Gleichzeitig begannen ihre Arme und Beine zu jucken, als habe sie
Flöhe. Mühsam unterdrückte sie den Wunsch, sich zu
kratzen.
         »Ihr
Englisch wird besser«, meinte sie nur, denn das war ihr an
seinen Worten positiv aufgefallen. Sie wies bewusst nicht darauf hin,
dass es an ihrer Anwesenheit in seinem Leben liegen musste.
         »Ihr
Chinesisch wird auch langsam verständlich«, kam es
sogleich zurück. »Die Mönche beeindruckt, weil Sie
bemüht sind, mit ihnen zu reden, und sich für alles
bedanken.«
         Dieses
Lob, befand Viktoria, enthielt gleichzeitig eine Beleidigung, denn
Jinzi ging wohl davon aus, dass Europäer sich gewöhnlich
schlecht benahmen.
         »Regeln
der Höflichkeit gibt es in allen Kulturen. Sogar bei uns Lao
Wai«, gab sie daher gleich zurück.
         Jinzi
antwortete nicht. Er streckte ein Bein aus. Die Zehen in den
verstaubten Stoffschuhen regten sich.
         »Sie
haben den Mandarin Lao Tengfei vor seinen Dienern angeschrien«,
stellte er fest. Viktoria verschränkte die Arme vor der Brust,
um sich gegen einen weiteren Angriff zu wappnen.
         »Ich
tat es wegen Ihrer Schwester.
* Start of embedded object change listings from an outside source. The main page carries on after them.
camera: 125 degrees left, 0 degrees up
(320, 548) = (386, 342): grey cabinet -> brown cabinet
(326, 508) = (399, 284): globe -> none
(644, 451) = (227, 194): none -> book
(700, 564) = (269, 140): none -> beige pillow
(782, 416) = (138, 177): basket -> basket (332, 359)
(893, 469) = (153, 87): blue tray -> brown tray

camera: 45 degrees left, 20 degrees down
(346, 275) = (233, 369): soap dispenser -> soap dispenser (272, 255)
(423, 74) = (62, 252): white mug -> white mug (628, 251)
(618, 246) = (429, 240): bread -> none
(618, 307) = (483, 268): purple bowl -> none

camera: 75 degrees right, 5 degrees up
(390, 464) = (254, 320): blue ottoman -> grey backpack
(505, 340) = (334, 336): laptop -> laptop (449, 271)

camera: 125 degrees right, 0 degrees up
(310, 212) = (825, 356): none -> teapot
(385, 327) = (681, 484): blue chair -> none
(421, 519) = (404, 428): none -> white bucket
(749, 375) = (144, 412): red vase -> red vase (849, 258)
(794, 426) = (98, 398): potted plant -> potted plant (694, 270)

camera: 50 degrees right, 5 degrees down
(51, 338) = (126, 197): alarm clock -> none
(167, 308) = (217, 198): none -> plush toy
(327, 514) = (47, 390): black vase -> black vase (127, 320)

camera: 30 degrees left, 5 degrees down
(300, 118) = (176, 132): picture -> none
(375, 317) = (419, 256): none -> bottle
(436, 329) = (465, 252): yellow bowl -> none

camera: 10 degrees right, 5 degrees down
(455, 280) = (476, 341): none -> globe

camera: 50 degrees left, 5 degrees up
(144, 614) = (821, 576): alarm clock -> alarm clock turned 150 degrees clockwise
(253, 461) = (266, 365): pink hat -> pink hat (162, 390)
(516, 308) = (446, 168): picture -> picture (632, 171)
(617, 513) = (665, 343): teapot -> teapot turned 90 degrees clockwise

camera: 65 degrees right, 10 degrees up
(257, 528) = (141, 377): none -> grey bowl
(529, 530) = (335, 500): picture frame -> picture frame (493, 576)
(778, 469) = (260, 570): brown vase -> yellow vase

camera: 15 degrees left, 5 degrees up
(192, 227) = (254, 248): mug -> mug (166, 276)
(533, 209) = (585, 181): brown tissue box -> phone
Es gefiel mir nicht, wie er sie
behandelt hat«, entgegnete sie.
         Jinzi
nickte.
         »Wären
Sie Chinesin, dann jetzt vielleicht tot.«
         Viktoria
zog die Schultern zurück.
         »Ich
bin eben keine Chinesin. Daher konnte ich ihm meine Meinung sagen. Er
sollte hören, was er Chuntian angetan hat.«
         Sie
rechnete mit weiteren bissigen Kommentaren, doch Jinzi nahm diese
Aussage einfach hin. Für eine Weile schwieg er, richtete seinen
Blick auf die nachtgraue, von schwachem Mondlicht erhellte Landschaft
unterhalb der Treppenstufen. Viktoria folgte seinem Beispiel. Sie
musterte dunkle Umrisse von Bäumen und Büschen, die an
zarte, präzise Pinselstriche chinesischer Malerei erinnerten.
         »Der
edle Lao Tengfei holt sich junge Lao Wai ins Haus«, drang
Jinzis Stimme an ihr Ohr. »Hübsche Frau mit gelbem Haar.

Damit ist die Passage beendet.